When I told Dr. Parikh about Johnson's issues with honeydew melon, which to me seemed wholly unrelated to this lime thread many of us have been so dutifully following, she told me the two reactions were likely related. "Yes, the melon also causes oral allergy syndrome due to its cross-reactivity with ragweed pollen, the big fall pollen." So, despite Johnson's distracted delivery, this all checks out.
As for the limes being part of the interior styling for Johnson's AD shoot and Open Door video, that, too, seems to be the truth. Mieke ten Have, a New York-based stylist, design writer, and consultant, was the one who styled Johnson's home for the spread, according to AD. While she and AD would not provide comment on the limes, I have reason to believe — you know, aside from Johnson's word since that clearly cannot be trusted — that ten Have is responsible for their abundant presence. After the AD story was published last March, Pierce & Ward, the interior design firm the actress worked with on her home, shared some of the images from the shoot. In one photo of the kitchen — the exact backdrop of the now-infamous "I love limes" moment — Pierce & Ward tagged one Mieke ten Have as the platter of limes. Reader, when I made this discovery, I screamed. This already ridiculous rabbit down which I had fallen so deeply clearly has no limit.

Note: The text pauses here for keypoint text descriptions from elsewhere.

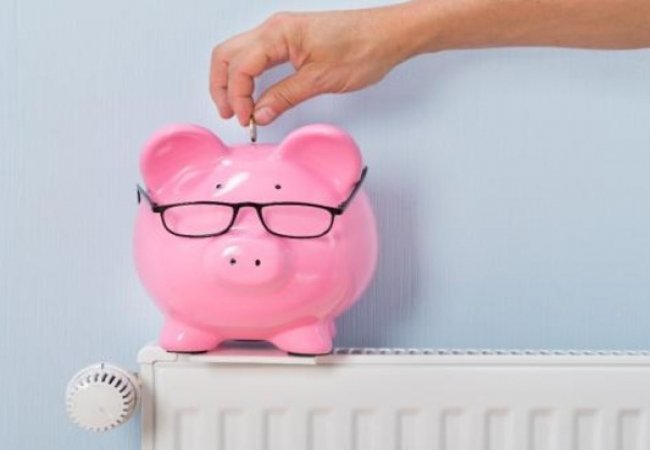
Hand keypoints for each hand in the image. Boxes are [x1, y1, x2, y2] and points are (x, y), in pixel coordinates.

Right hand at [210, 7, 413, 125]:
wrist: (387, 36)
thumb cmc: (362, 48)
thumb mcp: (320, 80)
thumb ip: (284, 97)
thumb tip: (260, 113)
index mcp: (278, 33)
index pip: (240, 66)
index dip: (237, 97)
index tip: (246, 120)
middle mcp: (275, 28)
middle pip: (228, 55)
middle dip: (223, 86)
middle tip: (232, 114)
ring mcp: (281, 33)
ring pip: (239, 54)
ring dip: (233, 81)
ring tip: (238, 107)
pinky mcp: (291, 40)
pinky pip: (257, 55)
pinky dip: (248, 75)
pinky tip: (253, 93)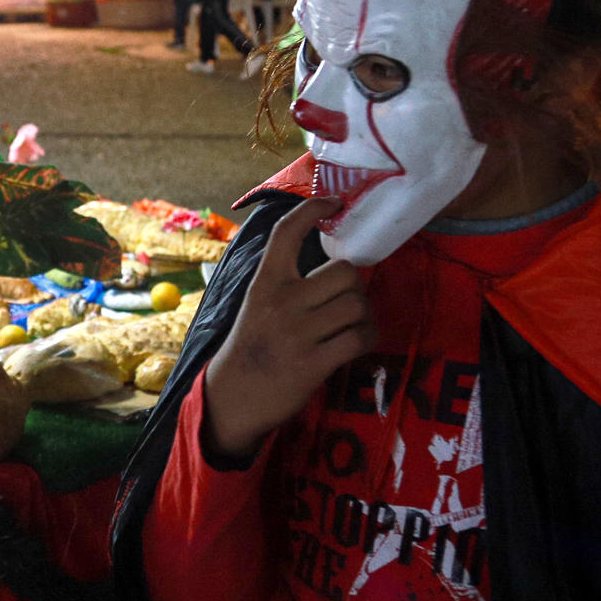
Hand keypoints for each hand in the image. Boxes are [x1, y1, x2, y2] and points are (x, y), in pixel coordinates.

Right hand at [201, 197, 374, 459]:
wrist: (233, 397)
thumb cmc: (251, 347)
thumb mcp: (256, 305)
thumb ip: (285, 283)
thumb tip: (334, 266)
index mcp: (264, 283)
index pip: (287, 233)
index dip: (312, 210)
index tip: (333, 203)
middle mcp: (281, 302)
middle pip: (344, 272)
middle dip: (355, 287)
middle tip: (348, 300)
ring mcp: (298, 333)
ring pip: (357, 305)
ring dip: (364, 314)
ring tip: (353, 324)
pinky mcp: (314, 363)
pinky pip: (360, 338)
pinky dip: (367, 338)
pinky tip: (357, 343)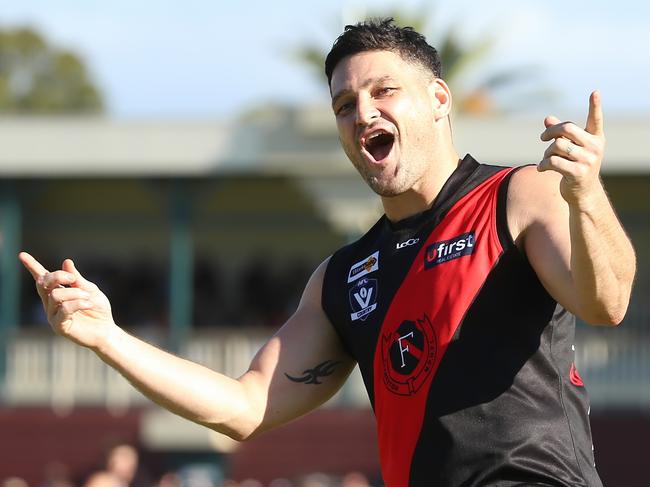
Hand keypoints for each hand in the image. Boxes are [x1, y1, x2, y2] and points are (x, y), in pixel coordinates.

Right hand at [19, 252, 115, 348]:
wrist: (106, 330)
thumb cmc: (98, 309)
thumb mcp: (90, 289)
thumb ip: (77, 279)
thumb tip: (66, 262)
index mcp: (57, 292)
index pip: (41, 278)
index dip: (32, 266)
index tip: (21, 255)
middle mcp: (50, 303)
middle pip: (43, 282)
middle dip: (58, 276)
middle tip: (73, 279)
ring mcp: (52, 315)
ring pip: (56, 295)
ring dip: (75, 292)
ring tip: (88, 298)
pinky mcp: (58, 326)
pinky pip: (65, 308)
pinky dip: (79, 302)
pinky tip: (89, 304)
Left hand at [538, 90, 605, 206]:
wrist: (583, 193)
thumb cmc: (575, 165)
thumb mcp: (570, 148)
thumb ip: (560, 133)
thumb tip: (547, 118)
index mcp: (596, 137)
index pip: (596, 119)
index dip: (595, 105)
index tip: (594, 92)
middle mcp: (595, 147)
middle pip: (567, 129)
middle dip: (550, 132)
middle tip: (542, 138)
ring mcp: (588, 160)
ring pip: (557, 146)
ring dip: (547, 152)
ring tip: (546, 158)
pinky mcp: (578, 173)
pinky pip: (553, 161)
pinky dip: (543, 164)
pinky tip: (542, 168)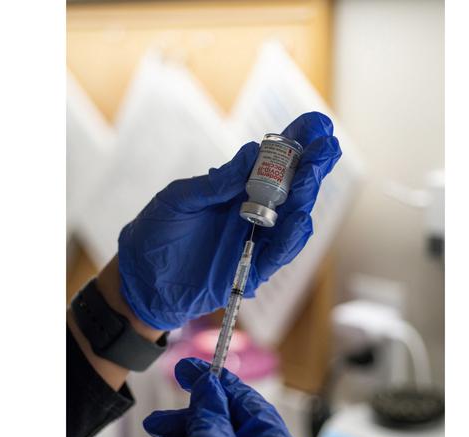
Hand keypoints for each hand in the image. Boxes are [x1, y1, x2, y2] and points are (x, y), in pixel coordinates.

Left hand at [118, 112, 341, 329]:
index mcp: (236, 188)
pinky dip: (292, 238)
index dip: (297, 142)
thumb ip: (215, 182)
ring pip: (293, 218)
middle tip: (327, 146)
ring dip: (305, 197)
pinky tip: (301, 218)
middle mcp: (253, 212)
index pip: (273, 162)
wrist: (141, 279)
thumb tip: (252, 154)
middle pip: (292, 187)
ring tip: (313, 174)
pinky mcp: (253, 269)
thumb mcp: (179, 199)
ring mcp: (255, 240)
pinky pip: (279, 254)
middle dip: (313, 166)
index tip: (317, 125)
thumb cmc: (156, 234)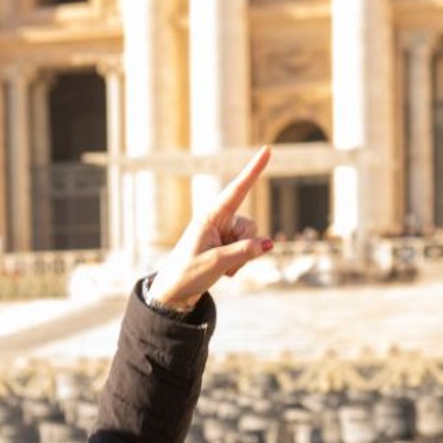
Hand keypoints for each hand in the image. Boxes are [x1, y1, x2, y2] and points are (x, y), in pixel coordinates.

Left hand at [150, 146, 274, 309]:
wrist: (174, 293)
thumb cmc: (187, 274)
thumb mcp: (216, 263)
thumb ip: (244, 252)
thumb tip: (269, 244)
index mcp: (210, 217)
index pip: (237, 190)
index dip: (253, 170)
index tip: (266, 149)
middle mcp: (218, 221)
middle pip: (250, 225)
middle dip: (247, 246)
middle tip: (226, 264)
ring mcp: (223, 234)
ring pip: (251, 239)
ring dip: (242, 257)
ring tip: (221, 269)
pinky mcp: (226, 246)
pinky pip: (247, 250)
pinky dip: (240, 263)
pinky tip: (223, 272)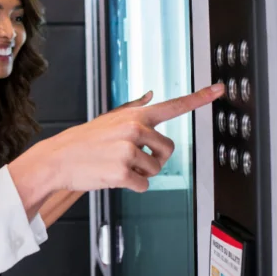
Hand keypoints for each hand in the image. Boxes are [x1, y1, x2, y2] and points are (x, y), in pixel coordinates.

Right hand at [34, 83, 223, 193]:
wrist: (57, 159)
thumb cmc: (83, 141)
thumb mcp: (108, 119)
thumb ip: (133, 108)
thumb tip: (151, 95)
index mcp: (134, 115)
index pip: (173, 105)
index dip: (200, 98)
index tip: (219, 89)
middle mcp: (134, 129)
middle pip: (168, 150)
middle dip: (156, 159)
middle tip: (133, 160)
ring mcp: (128, 150)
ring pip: (156, 170)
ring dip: (141, 174)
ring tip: (118, 166)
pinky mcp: (122, 171)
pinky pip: (143, 186)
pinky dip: (132, 186)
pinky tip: (113, 177)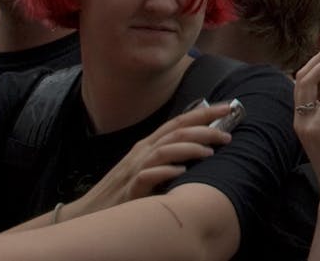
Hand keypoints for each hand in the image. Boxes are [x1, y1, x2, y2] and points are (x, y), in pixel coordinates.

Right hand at [66, 102, 233, 218]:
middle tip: (228, 134)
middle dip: (205, 128)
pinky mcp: (129, 189)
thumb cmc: (123, 190)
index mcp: (149, 145)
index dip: (205, 112)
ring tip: (210, 152)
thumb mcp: (148, 167)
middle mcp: (143, 152)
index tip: (229, 106)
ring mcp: (134, 169)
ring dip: (189, 148)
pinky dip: (165, 172)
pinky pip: (147, 176)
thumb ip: (169, 155)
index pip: (180, 121)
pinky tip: (181, 173)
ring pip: (165, 150)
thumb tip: (203, 146)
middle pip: (177, 132)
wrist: (90, 212)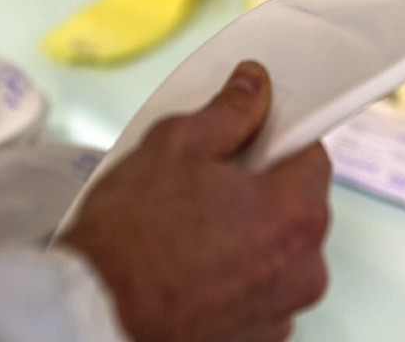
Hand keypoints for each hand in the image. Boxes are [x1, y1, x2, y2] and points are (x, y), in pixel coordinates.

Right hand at [59, 61, 331, 341]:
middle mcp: (302, 269)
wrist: (92, 314)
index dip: (277, 137)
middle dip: (259, 187)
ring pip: (276, 249)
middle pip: (296, 205)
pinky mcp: (255, 339)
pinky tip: (191, 263)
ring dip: (248, 233)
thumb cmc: (129, 241)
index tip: (250, 135)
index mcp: (295, 214)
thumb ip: (227, 111)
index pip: (312, 153)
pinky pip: (257, 289)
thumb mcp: (175, 146)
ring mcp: (280, 310)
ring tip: (192, 227)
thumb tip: (251, 89)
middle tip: (207, 181)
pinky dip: (235, 273)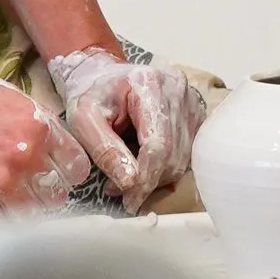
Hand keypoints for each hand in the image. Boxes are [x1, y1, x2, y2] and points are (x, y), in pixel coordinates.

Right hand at [0, 66, 87, 217]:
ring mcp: (0, 184)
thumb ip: (31, 119)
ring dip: (23, 209)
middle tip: (30, 189)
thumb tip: (50, 141)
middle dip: (46, 192)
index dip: (68, 172)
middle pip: (57, 194)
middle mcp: (25, 156)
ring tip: (6, 199)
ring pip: (32, 214)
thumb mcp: (0, 94)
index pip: (76, 165)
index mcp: (37, 126)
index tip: (60, 176)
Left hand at [48, 50, 209, 209]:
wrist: (104, 76)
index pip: (157, 143)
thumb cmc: (92, 95)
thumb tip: (129, 183)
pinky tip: (143, 162)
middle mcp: (178, 90)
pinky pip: (186, 153)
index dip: (145, 178)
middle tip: (120, 191)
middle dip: (147, 181)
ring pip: (182, 158)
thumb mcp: (83, 119)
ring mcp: (191, 102)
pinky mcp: (195, 114)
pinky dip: (164, 166)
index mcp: (149, 83)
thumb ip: (105, 150)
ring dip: (155, 176)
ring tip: (128, 174)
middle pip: (172, 154)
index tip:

In another image shared by the design firm, they tagged the stylist again — this time as a cutting board laden with, you guessed it, sliced limes set upon Johnson's kitchen table. Why tag ten Have as the limes? It's almost as if the designers wanted to make it quite clear that they were not the ones responsible for endangering Johnson — or at least making her itchy. And there was something to be worried about. It was a lot of limes. From what I can tell based on Instagram images and paused frames of the Open Door video, there were at least 16 limes around that room and even more additional citrus fruit exhibited around her home. As Johnson told Fallon, "It was hard to just ignore them."
Perhaps some people are disappointed that Johnson's lime lies were revealed, but I think her decision to come clean that her wild proclamation of "I love limes" was not, in fact, legitimate is really the best end to this saga. The sketchy details around why she doesn't even eat limes make the resolution all the better. All of this is exactly why the internet can't get enough of Dakota Johnson, especially during these times. She is chaotic good in its most pure form. As we deal with so much evil, disturbing, and discouraging chaos day after day, it is utterly refreshing to be hit with some fun and inconsequential drama. And it's not the first time she's provided us with just that. Never forget that, at her best, Dakota Johnson even exposed Ellen DeGeneres as someone who lies about birthday party invitations. So if this is Johnson at her worst, she's what? Lying to YouTube audiences about liking limes, simply because she was bombarded with bowls and bowls of them, and didn't want to be rude? I'll take it.